I'll have a lot more questions later when I really get involved in this project, probably around the beginning of February (right now I'm mainly planning and budgeting).
Thanks again!
Debra


----------



## Daryl in Nanoose (Jan 2, 2011)

Well good luck on everything and someones always here to help out Happy New year Debraanne :banana:


----------



## debraanne (Jan 3, 2011)

Thanks Daryl, happy New Year to you , also!


----------



## debraanne (Mar 27, 2011)

Okay, after months of research, I think we're going with the Q-Mark LFK 304 wall heater, 3000 watt. Does anyone have any feedback regarding this brand?


----------



## Daryl in Nanoose (Mar 27, 2011)

debraanne said:


> Okay, after months of research, I think we're going with the Q-Mark LFK 304 wall heater, 3000 watt. Does anyone have any feedback regarding this brand?
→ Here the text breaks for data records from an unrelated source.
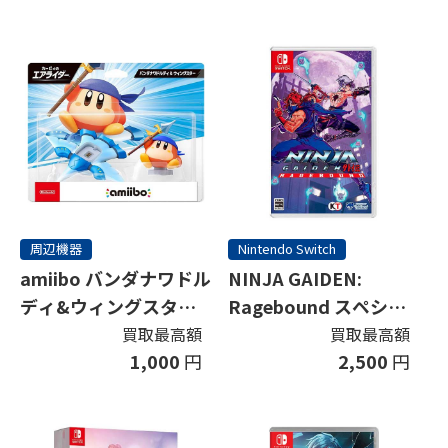
周辺機器
Nintendo Switch
amiibo バンダナワドル
NINJA GAIDEN:
ディ&ウィングスター
Ragebound スペシャ
(カービィのエアライダ
ルエディション (限定
買取最高額
買取最高額
1,000
円
2,500
円
ーシリーズ)
版)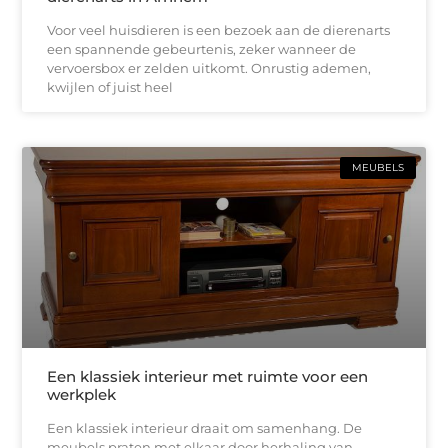
Voor veel huisdieren is een bezoek aan de dierenarts
een spannende gebeurtenis, zeker wanneer de
vervoersbox er zelden uitkomt. Onrustig ademen,
kwijlen of juist heel
MEUBELS
Een klassiek interieur met ruimte voor een
werkplek
Een klassiek interieur draait om samenhang. De
meubels praten met elkaar door herhaling van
Should do you just fine. One thing though I would have a proper wall thermostate put in, I hate the built in ones,


----------



## debraanne (Mar 29, 2011)

Thanks, Daryl. I'll check with my electrician about installing a wall thermostat.
I appreciate your feedback!


----------



## debraanne (Apr 7, 2011)

Would there be any advantage to going with the 4000 watt unit? Our electrician mentioned something about a larger unit working "less hard" to heat the space therefore possibly less electricity used? I know 3000 will keep the room warm enough, I'm concerned with energy ($$$$) usage????


----------



## Daryl in Nanoose (Apr 7, 2011)

I was just looking at these units at Pex Supply and the 4000 belts out almost 30% more heat in a hour and it's the same price so I would go for it. Sure hope were gonna see some pics of this renovation:banana:


----------



## debraanne (Apr 9, 2011)

Thanks, Daryl.
I'm taking pictures as we go along, so maybe I can figure out how to post them here


----------



## Daryl in Nanoose (Apr 9, 2011)

Can't wait to see them:banana:
Pictures are easy, when you click "post reply" and the reply window pops up type your text then scroll down and click "Manage Attachments" A new window will pop up and you will notice to ways to upload If you want to upload them from your computer then click "browse beside upload from your computer and locate your pics then select your picture then click "Upload. If you want to put more than one picture in then just click browse again and so on. You can only upload 5 per post. If you have any problems let me know


----------



## MrMiz (Apr 13, 2011)

Have you taken a look at Econo heat's wall mounts? I have purchased 2 of them and used them in the winter time. They don't work well with large spaces but at 170sq foot I think your probably ok with one or 2. Especially since your only looking at keeping it above freezing. Below is a link. Again since I have purchased and used them I wouldn't recommend them as a replacement to a house heating system, but I think they would work good for what you're looking at.

eHeat


----------



## debraanne (Apr 14, 2011)

Okay, I think I can figure out the picture-posting thing.....


----------